Movimentos negros, entidades e organizações populares de todo o país realizam, nesta terça-feira (31), em São Paulo, uma mobilização nacional em defesa do sistema de cotas raciais e das políticas afirmativas. O ato ocorre a partir das 14h, no Anhembi. Um ônibus de Curitiba seguiu com ativistas até a capital paulista para participar da mobilização.
A data simbólica foi escolhida por rememorar o início da ditadura militar, trazendo um viés de luta por democracia e justiça social. O deputado estadual Renato Freitas (PT-PR) participa do ato como representante da Comissão de Igualdade Racial da Assembleia Legislativa do Estado do Paraná (Alep). Ele destacou a importância da política de cotas.

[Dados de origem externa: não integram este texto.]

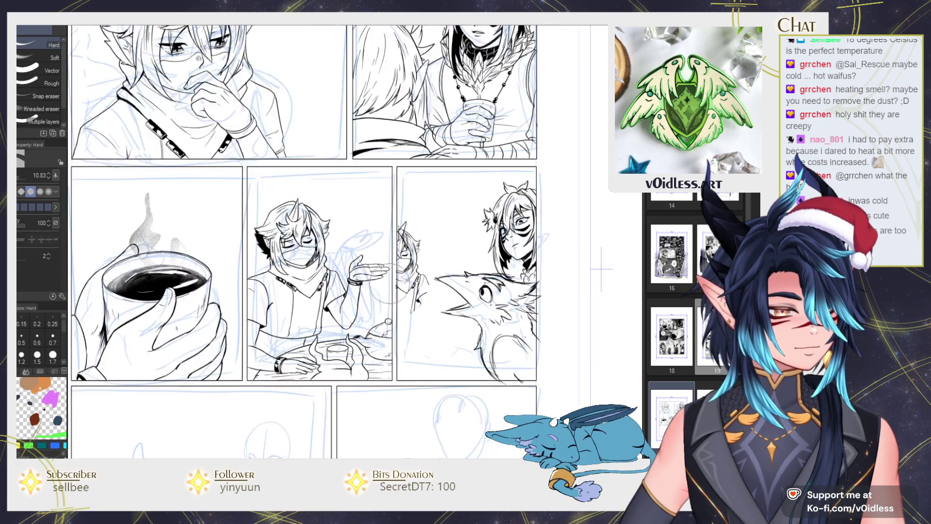
scroll(408, 218, up, 2)
key(j)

“O racismo estrutura nossa sociedade e, por isso, atravessa a vida de todas as pessoas negras nesse país, violentando nossos corpos, cerceando possibilidades, impedindo nossa ascensão e normalizando nossa exclusão. Nesse cenário, as cotas são uma política fundamental de enfrentamento da desigualdade racial, além de resultado de décadas de luta do movimento negro”, disse.
A mobilização ocorre em um contexto de tentativas de desinformação e ataques às políticas afirmativas. Em Santa Catarina, por exemplo, foi aprovada uma lei que proibia cotas raciais e de gênero para ingresso em universidades públicas ou que recebem recursos públicos. A norma foi suspensa pela Justiça. No Paraná, um projeto apresentado pelo deputado bolsonarista Ricardo Arruda (PL) propõe a extinção da reserva de vagas para pessoas negras, indígenas e quilombolas em universidades públicas estaduais e em instituições que recebem repasses do governo.

Ampliação das cotas no Paraná
O deputado Renato Freitas (PT) tem feito defesa das cotas no estado. O parlamentar apresentou dois projetos de lei que ampliam as políticas afirmativas no Paraná. Uma das propostas prevê a ampliação para 45% das vagas destinadas a pessoas negras, indígenas, quilombolas, pessoas com deficiência e estudantes oriundos de escolas públicas nas instituições estaduais de ensino superior e educação técnica.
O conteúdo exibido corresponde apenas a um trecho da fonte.